*** Opening of Selected passage ***

OK, first of all, they are random. Second of all, these really smart professionals, highly paid professionals as a group can't seem to beat the markets. Then the third part was they started in Chicago doing these things called Event Studies, where you would basically find something that was happening at companies or out in the world and watch how quickly and in which direction markets reacted. Basically the gist of; thousands of these things have been done over the past 30 years and what they find is that wow, the stock market is pretty good at sussing things out and reacting really quickly. So you put those three together and there was this belief in the 70s that that must mean that the market is just right and there is not point at all, ever, in trying to beat it.

Hanson: So this is a "wisdom of crowds" idea, the fact that as millions of buyers and sellers in the market are gradually getting closer and closer to truth basically, in their assessment of the companies that they are looking at?

*** Close of Selected passage ***

### What the exercise asks
Please give the market passage again from "Hanson: So this" to "are looking at?", swapping "buyers and sellers" for "traders".

*** Opening of Information provided ***

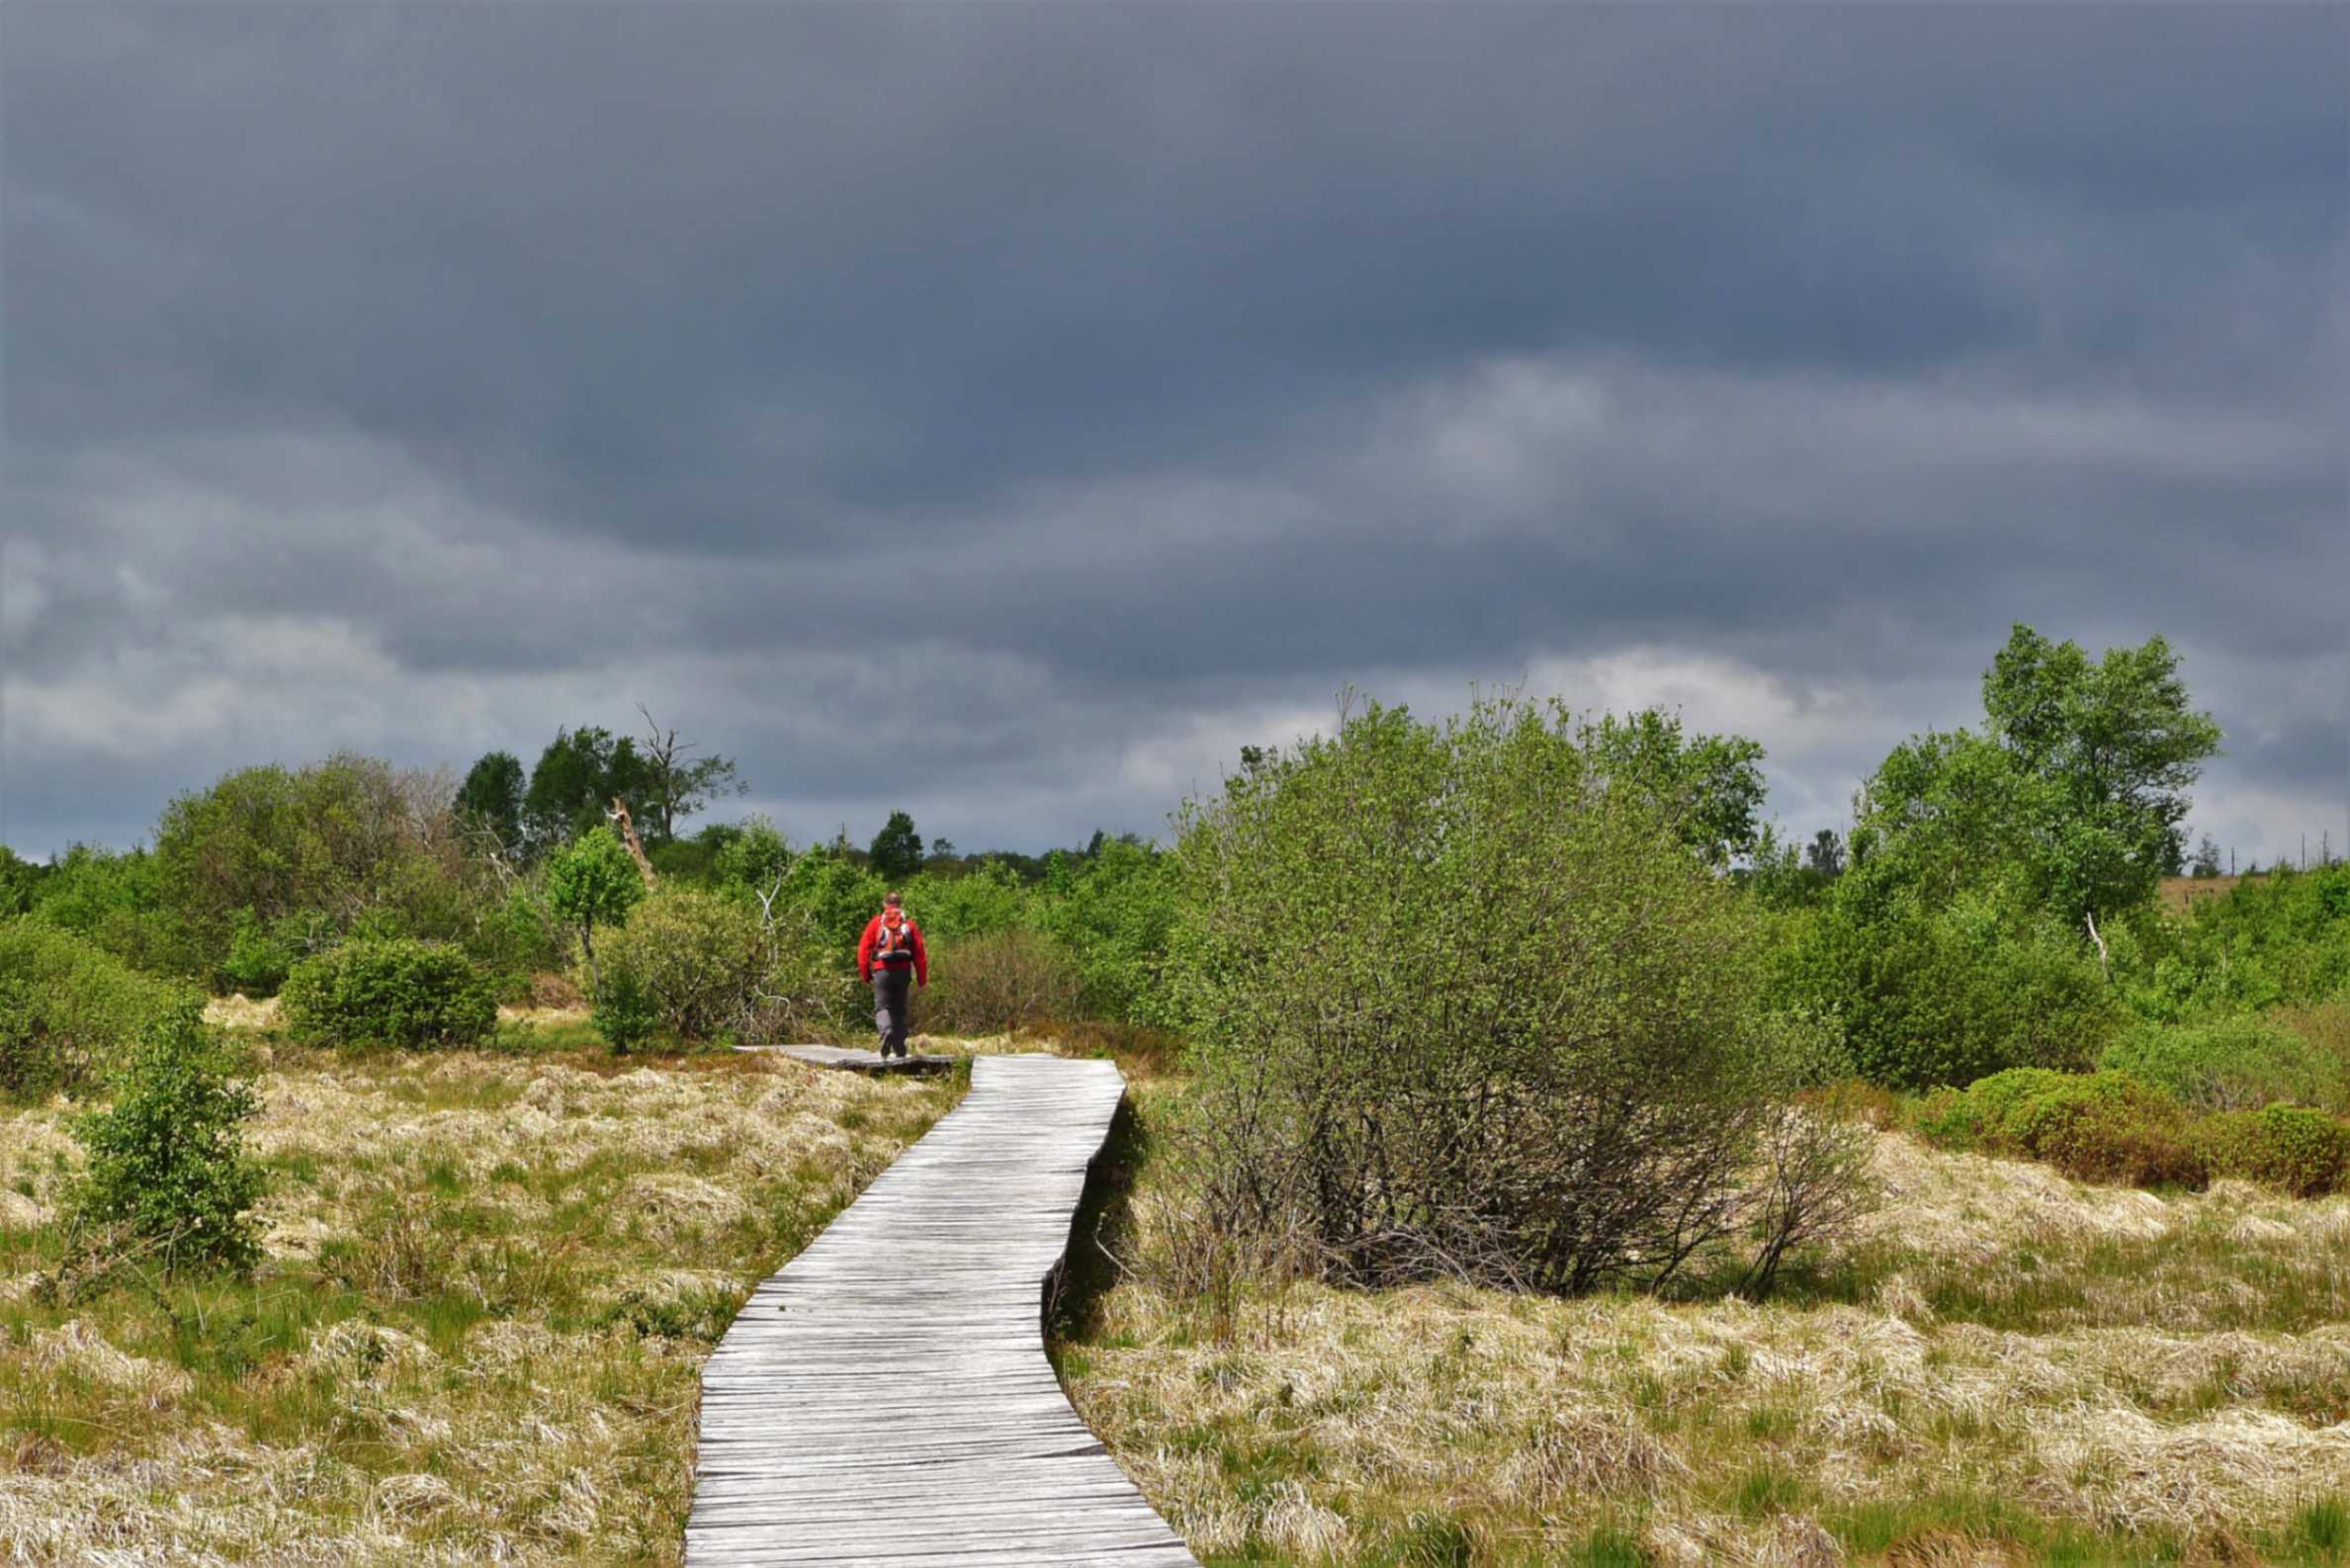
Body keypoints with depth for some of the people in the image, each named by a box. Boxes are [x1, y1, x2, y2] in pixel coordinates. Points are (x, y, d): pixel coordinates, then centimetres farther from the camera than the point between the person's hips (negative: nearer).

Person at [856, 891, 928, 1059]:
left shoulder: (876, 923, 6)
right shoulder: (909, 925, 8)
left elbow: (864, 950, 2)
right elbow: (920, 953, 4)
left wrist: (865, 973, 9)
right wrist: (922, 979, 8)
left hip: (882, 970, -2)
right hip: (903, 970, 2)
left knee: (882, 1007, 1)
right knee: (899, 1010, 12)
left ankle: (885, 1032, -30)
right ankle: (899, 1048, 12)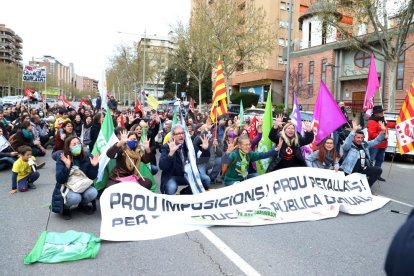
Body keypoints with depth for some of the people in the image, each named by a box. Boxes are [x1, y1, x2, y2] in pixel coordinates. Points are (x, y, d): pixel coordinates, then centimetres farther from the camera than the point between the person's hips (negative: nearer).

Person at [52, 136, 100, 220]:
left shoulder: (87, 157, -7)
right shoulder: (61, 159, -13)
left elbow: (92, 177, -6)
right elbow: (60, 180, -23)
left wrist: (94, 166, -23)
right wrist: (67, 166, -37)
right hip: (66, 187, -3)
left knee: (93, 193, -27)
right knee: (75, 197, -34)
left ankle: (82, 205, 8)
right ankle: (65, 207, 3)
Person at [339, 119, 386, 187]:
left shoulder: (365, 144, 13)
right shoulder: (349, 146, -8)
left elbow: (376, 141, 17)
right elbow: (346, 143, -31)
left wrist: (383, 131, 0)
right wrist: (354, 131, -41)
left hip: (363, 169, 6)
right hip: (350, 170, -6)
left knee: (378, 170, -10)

*** Close of Information provided ***
*** Opening of Information provided ***

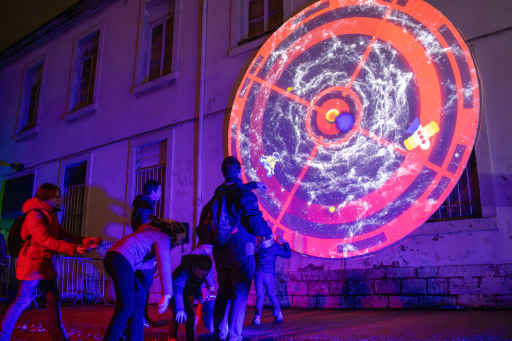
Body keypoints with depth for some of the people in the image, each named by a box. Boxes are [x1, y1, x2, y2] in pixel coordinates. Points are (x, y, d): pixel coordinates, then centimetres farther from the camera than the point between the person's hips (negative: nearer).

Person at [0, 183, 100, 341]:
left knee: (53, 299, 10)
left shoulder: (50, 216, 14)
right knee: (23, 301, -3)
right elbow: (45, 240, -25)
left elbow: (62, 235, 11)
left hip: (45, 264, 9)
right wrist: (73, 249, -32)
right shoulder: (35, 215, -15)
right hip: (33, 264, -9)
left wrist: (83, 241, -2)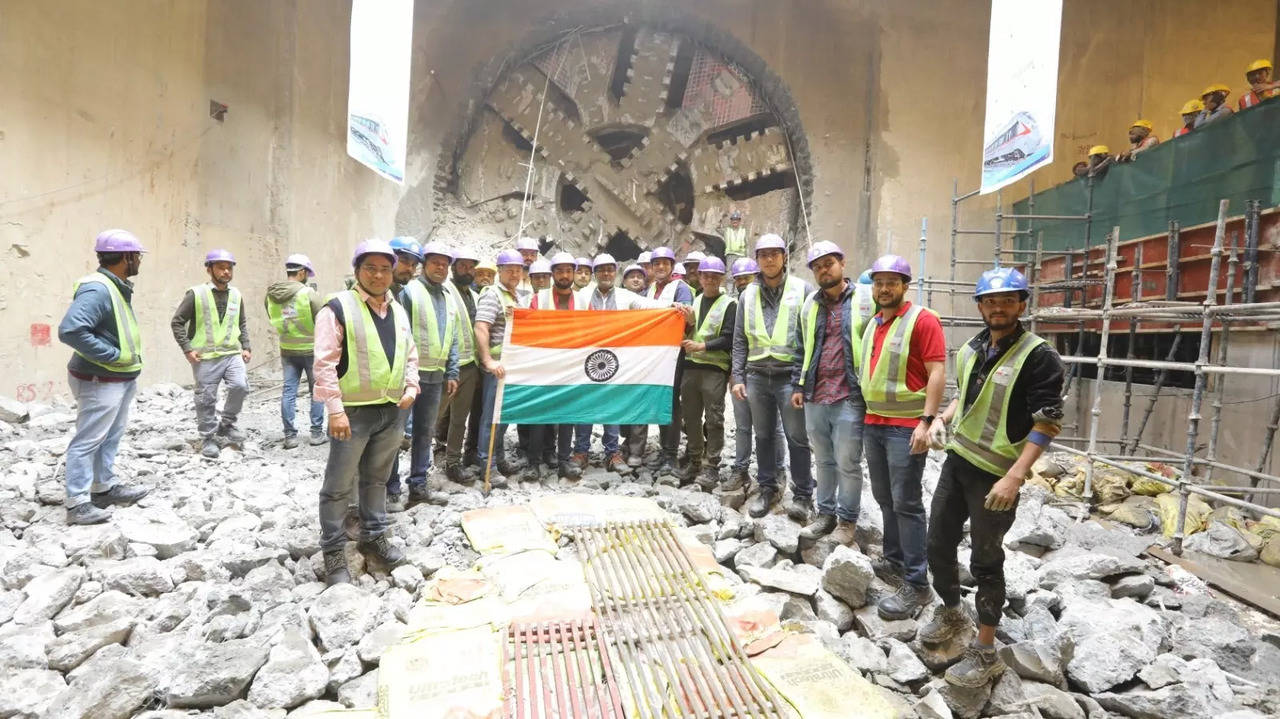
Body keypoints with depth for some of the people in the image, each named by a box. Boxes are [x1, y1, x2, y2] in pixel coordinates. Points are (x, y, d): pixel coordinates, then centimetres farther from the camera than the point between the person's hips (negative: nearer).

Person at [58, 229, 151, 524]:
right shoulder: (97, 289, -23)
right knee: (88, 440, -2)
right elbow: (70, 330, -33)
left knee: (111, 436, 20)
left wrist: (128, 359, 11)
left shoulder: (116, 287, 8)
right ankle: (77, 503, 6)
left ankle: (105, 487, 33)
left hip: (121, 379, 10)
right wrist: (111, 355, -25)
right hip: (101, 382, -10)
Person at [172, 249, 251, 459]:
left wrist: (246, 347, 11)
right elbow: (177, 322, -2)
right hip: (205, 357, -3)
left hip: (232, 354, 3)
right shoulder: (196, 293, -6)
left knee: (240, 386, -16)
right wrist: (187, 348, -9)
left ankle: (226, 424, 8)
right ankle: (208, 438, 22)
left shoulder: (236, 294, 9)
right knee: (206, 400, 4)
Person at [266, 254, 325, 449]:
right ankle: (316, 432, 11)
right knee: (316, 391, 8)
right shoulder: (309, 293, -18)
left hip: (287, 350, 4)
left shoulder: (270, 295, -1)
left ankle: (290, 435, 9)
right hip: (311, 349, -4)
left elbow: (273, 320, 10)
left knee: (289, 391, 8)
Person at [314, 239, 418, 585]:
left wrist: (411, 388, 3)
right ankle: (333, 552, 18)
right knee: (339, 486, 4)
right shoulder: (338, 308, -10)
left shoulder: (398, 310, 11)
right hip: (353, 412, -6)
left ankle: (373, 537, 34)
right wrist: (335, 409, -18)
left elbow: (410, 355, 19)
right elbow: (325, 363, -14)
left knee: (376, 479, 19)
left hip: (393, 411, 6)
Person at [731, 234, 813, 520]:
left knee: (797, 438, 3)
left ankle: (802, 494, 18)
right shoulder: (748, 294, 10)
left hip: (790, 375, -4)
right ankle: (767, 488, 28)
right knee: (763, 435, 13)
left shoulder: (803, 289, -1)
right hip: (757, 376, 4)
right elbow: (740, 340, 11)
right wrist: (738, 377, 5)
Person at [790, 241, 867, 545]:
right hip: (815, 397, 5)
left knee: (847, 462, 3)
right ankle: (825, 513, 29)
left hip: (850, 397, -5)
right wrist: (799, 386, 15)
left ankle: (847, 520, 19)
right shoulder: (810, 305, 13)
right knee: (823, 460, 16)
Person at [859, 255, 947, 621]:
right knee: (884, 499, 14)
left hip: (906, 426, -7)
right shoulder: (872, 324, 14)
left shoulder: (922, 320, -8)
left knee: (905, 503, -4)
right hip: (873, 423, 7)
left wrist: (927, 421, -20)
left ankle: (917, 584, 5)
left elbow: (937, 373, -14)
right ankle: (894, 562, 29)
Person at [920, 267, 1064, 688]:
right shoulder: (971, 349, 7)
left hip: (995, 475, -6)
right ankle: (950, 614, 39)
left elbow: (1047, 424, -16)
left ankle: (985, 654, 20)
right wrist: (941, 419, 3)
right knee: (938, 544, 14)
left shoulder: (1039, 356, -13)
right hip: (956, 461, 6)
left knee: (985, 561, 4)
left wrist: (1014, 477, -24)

*** Close of Information provided ***

### Worked solution
Hanson: So this is a "wisdom of crowds" idea, the fact that as millions of traders in the market are gradually getting closer and closer to truth basically, in their assessment of the companies that they are looking at?